The `imageGenerationConfig` field is common to all task types except `BACKGROUND_REMOVAL`. It is optional and contains the following fields. If you omit this object, the default configurations are used.
+ `width` and `height` (Optional) – Define the size and aspect ratio of the generated image. Both default to 1024.

  The `width` and `height` values should not be provided for the `"INPAINTING"`, `"OUTPAINTING"`, or `"VIRTUAL_TRY_ON"` task types.

  For the full list of supported resolutions, see [Supported image resolutions](image-gen-access.md#image-gen-resolutions).
+ `quality` (Optional) - Specifies the quality to use when generating the image - "standard" (default) or "premium".
+ `cfgScale` (Optional) – Specifies how strictly the model should adhere to the prompt. Values range from 1.1-10, inclusive, and the default value is 6.5.
  + Low values (1.1-3) - More creative freedom for the AI, potentially more aesthetic, but low contrast and less prompt-adherent results
  + Medium values (4-7) - Balanced approach, typically recommended for most generations
  + High values (8-10) - Strict prompt adherence, which can produce more precise results but sometimes at the cost of natural aesthetics and increased color saturation
+ `numberOfImages` (Optional) – The number of images to generate.    
[\[See the AWS documentation website for more details\]](http://docs.aws.amazon.com/nova/latest/userguide/image-gen-req-resp-structure.html)
+ `seed` (Optional) – Determines the initial noise setting for the generation process.
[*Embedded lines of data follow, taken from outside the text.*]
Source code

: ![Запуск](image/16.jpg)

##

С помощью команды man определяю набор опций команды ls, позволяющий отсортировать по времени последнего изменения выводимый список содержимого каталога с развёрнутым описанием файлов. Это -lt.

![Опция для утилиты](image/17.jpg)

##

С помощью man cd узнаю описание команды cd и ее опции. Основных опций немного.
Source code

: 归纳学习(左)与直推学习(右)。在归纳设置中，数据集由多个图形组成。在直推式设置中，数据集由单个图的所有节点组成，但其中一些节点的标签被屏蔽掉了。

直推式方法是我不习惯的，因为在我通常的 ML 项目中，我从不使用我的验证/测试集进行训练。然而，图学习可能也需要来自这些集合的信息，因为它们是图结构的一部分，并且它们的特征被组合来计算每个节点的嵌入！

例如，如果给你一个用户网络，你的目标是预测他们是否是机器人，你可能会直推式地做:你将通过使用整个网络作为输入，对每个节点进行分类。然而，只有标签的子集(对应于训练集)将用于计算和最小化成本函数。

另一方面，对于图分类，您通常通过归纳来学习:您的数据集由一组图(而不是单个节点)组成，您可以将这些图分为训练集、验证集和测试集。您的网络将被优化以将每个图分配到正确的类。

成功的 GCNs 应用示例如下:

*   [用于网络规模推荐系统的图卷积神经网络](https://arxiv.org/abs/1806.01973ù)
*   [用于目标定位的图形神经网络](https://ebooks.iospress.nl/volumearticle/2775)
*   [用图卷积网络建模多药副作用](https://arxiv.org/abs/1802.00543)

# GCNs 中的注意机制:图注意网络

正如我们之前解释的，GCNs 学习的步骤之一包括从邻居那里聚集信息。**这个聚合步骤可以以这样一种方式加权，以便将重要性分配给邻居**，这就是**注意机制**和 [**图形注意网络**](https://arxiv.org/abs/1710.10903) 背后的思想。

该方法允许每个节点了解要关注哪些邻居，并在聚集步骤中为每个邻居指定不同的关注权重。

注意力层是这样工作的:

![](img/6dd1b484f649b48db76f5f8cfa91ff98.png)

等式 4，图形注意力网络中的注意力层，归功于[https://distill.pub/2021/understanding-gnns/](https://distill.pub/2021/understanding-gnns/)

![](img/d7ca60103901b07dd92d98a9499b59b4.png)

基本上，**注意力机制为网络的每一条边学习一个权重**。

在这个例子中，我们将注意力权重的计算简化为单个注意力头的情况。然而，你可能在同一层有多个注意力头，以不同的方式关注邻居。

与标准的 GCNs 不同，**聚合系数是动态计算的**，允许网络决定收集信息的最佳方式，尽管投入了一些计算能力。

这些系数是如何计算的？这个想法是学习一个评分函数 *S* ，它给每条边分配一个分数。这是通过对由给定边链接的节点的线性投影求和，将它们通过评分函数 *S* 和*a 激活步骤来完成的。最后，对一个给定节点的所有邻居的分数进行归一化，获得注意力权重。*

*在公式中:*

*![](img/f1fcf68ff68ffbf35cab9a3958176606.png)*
Changing the seed value while leaving all other parameters the same will produce a totally new image that still adheres to your prompt, dimensions, and other settings. It is common to experiment with a variety of seed values to find the perfect image.    
[\[See the AWS documentation website for more details\]](http://docs.aws.amazon.com/nova/latest/userguide/image-gen-req-resp-structure.html)

**Important**  
Resolution (`width` and `height`), `numberOfImages`, and `quality` all have an impact on the time it takes for generation to complete. The AWS SDK has a default `read_timeout` of 60 seconds which can easily be exceeded when using higher values for these parameters. Therefore, it is recommended that you increase the `read_timeout` of your invocation calls to at least 5 minutes (300 seconds). The code examples demonstrate how to do this.